Challenge 1 >> Pull out each line of the records below that contains the string "newSketch", and copy those lines.

Provided text >>
Here's a bit of Michigan humor for you...

ANNOUNCING....
U.P. AIR, NOW OPERATING FROM PELLSTON AND ESCANABA  AIRPORT.
YA SHURE, YA BETCHA ! DIS IS DA LATEST AIR SERVICE TO SPROUT UP IN MICHIGAN, ALSO SERVING VISCONSIN, NORT AND SOUT DAKOTA, and MINNESODA.
 
If you are travelin' soon, consider U.P. Air, da no-frills airline. You're all in da same boat on U.P. Air, vere flyin is a upliftin experience.
 
Dere is no first class on any U.P. air flight. Meals are potluck. Rows 1-6, bring rolls; 7-15, bring a salad; 16-21, a main dish, and 22-30, a dessert. Basses and tenors please sit in da rear of da aircraft.
 
Everyone is responsible for his or hers own baggage. All fares are by free vill offering and da plane will not land 'til da budget is met. Pay attention to your flight attendant, who vill acquaint you vit da safety system aboard dis U.P. Air 599.
 
Okay den, listen up. I'm only gonna say dis vonce. In da ewent of a sudden loss of cabin pressure, I am frankly going to be real surprised and so vill Captain Elmer Aho, because no maater vat FAA vants, we fly all our ruutes right around four tousand feet, so loss of cabin pressure vould probably mean da Second Coming or someting of dat nature, and I vouldn't bodar with doze liddle masks on da rubber tubes. You're gonna have bigger tings to vorry about den dat.
 
Just stuff doze back up in dair little holes. Probably da masks fell out because of turbulence vich, to be honest vit you, ve're going to have quite a bit of at four tousand feet, sort a like driving across a plowed field, but after a vile you get used to it.

Records provided >>
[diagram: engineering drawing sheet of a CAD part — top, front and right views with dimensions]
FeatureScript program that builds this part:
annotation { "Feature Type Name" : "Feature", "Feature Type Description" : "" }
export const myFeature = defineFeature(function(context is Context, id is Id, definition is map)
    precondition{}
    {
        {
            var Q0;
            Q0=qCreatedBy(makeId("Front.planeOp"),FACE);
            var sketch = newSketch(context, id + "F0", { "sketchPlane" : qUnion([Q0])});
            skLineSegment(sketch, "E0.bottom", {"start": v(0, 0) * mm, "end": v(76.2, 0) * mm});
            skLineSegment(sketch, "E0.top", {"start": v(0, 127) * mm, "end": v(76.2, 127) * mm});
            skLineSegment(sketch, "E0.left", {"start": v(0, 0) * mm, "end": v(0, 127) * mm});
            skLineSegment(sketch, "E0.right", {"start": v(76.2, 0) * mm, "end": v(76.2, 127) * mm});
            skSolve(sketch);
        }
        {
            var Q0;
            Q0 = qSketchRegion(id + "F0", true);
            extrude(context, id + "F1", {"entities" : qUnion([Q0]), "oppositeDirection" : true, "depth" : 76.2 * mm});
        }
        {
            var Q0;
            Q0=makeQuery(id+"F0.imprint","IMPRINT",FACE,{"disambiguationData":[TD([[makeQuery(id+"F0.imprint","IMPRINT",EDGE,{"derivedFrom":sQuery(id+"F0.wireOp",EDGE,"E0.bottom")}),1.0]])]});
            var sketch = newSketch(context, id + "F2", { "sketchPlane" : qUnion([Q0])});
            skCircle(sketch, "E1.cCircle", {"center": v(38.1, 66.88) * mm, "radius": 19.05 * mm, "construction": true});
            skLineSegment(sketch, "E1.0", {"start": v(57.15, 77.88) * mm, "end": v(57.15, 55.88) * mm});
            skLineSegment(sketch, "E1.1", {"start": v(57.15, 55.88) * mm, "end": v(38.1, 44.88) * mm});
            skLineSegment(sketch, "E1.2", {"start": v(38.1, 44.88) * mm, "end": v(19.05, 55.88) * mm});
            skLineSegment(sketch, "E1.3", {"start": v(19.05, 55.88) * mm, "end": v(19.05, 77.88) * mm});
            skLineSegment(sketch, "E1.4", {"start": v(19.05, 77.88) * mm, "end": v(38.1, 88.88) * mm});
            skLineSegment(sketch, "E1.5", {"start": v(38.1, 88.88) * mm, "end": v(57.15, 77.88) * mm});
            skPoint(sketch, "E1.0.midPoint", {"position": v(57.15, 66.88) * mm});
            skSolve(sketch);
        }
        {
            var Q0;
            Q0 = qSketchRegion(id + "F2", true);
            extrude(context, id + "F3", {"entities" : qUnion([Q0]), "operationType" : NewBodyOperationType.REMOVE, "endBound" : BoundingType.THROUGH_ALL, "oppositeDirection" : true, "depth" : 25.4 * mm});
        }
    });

Challenge 2 >> Edit the U.P. Air joke above from "Here's a bit" up to and including "a upliftin experience.", putting "bare-bones" in place of "no-frills".

Finished answer 1 >>
            var sketch = newSketch(context, id + "F0", { "sketchPlane" : qUnion([Q0])});
            var sketch = newSketch(context, id + "F2", { "sketchPlane" : qUnion([Q0])});

Finished answer 2 >>
Here's a bit of Michigan humor for you...

ANNOUNCING....
U.P. AIR, NOW OPERATING FROM PELLSTON AND ESCANABA  AIRPORT.
YA SHURE, YA BETCHA ! DIS IS DA LATEST AIR SERVICE TO SPROUT UP IN MICHIGAN, ALSO SERVING VISCONSIN, NORT AND SOUT DAKOTA, and MINNESODA.
 
If you are travelin' soon, consider U.P. Air, da bare-bones airline. You're all in da same boat on U.P. Air, vere flyin is a upliftin experience.